**TASK OBJECTIVE**.
Check each line of the entries below for the word "soup", and copy the lines that have it.
Start of RECORDS FOR THE TASK
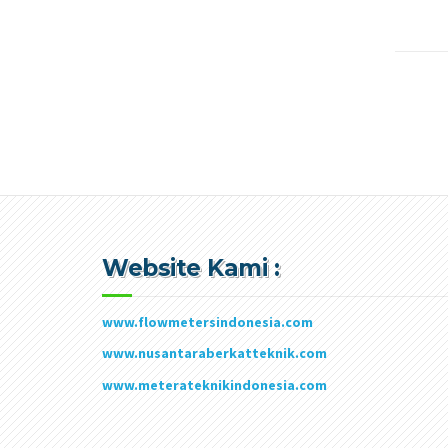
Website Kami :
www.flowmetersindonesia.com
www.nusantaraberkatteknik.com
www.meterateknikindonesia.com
End of RECORDS FOR THE TASK
Start of RECORDS FOR THE TASK
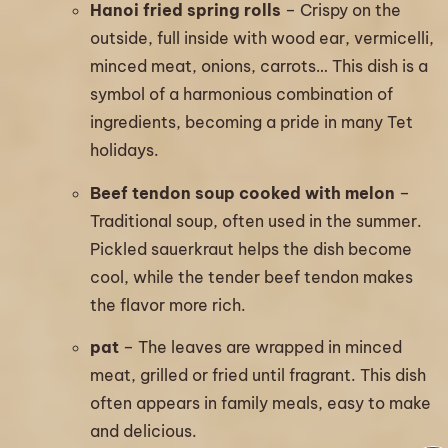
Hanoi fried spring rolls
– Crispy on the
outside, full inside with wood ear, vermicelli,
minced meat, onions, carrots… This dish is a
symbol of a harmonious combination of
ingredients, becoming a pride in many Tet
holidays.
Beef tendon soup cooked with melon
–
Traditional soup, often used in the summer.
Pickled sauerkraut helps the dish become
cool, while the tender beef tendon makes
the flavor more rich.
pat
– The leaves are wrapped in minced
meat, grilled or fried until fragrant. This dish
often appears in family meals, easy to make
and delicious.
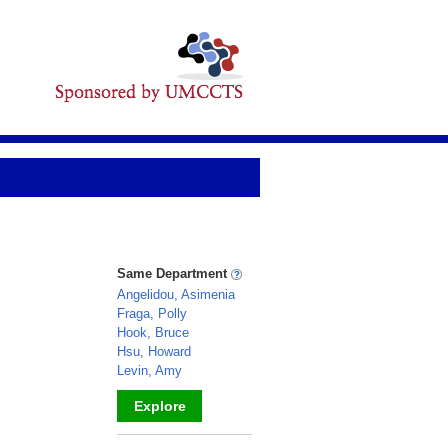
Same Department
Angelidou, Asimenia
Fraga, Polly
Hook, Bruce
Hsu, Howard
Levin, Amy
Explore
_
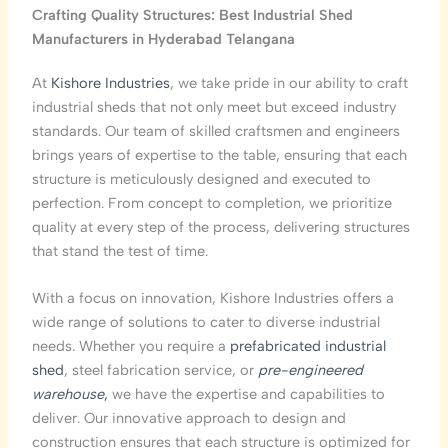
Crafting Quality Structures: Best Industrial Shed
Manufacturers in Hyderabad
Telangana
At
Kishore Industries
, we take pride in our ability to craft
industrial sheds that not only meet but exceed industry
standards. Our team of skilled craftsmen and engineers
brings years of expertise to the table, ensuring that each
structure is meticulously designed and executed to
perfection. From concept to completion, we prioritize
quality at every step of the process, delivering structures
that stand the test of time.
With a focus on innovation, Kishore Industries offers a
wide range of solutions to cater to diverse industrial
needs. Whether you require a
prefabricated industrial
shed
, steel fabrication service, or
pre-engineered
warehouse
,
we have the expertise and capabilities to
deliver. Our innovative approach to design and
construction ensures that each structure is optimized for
End of RECORDS FOR THE TASK
Start of RECORDS FOR THE TASK
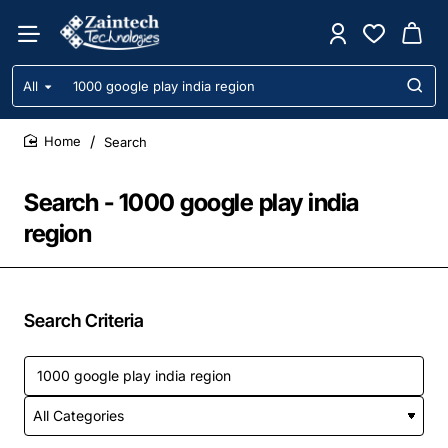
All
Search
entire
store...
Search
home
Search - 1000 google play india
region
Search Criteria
End of RECORDS FOR THE TASK
**SOLVED PROBLEM**.
Beef tendon soup cooked with melon
Traditional soup, often used in the summer.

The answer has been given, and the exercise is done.